Work instruction
Copy out the data below exactly, from the line containing "法国NANOE纳米陶瓷粉体针对半" through the end of the data, both ends included. Leave the pictures out.

Supplied data
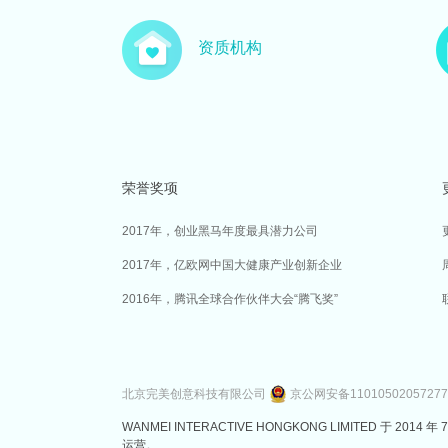
资质机构
荣誉奖项
2017年，创业黑马年度最具潜力公司
2017年，亿欧网中国大健康产业创新企业
2016年，腾讯全球合作伙伴大会“腾飞奖”
北京完美创意科技有限公司
京公网安备1101050205727
WANMEI INTERACTIVE HONGKONG LIMITED 
运营。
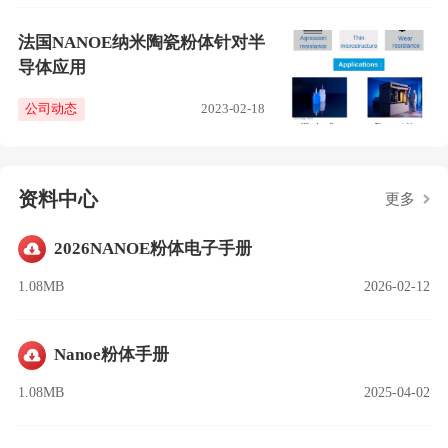
法国NANOE纳米陶瓷粉体针对半
导体应用
公司动态
2023-02-18
资料中心
更多
2026NANOE粉体电子手册
1.08MB
2026-02-12
Nanoe粉体手册
1.08MB
2025-04-02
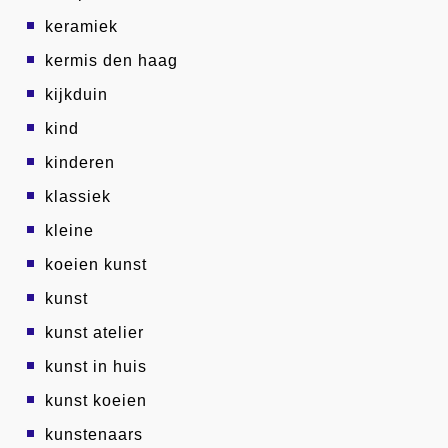
keramiek
kermis den haag
kijkduin
kind
kinderen
klassiek
kleine
koeien kunst
kunst
kunst atelier
kunst in huis
kunst koeien
kunstenaars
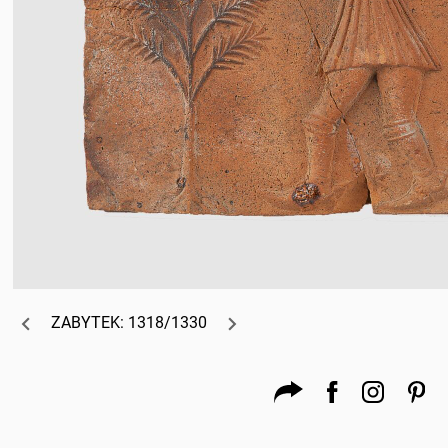
ZABYTEK: 1318/1330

The answer
法国NANOE纳米陶瓷粉体针对半
导体应用
公司动态
2023-02-18
资料中心
更多
2026NANOE粉体电子手册
1.08MB
2026-02-12
Nanoe粉体手册
1.08MB
2025-04-02
keramiek
kermis den haag
kijkduin
kind
kinderen
klassiek
kleine
koeien kunst
kunst
kunst atelier
kunst in huis
kunst koeien
kunstenaars
ZABYTEK: 1318/1330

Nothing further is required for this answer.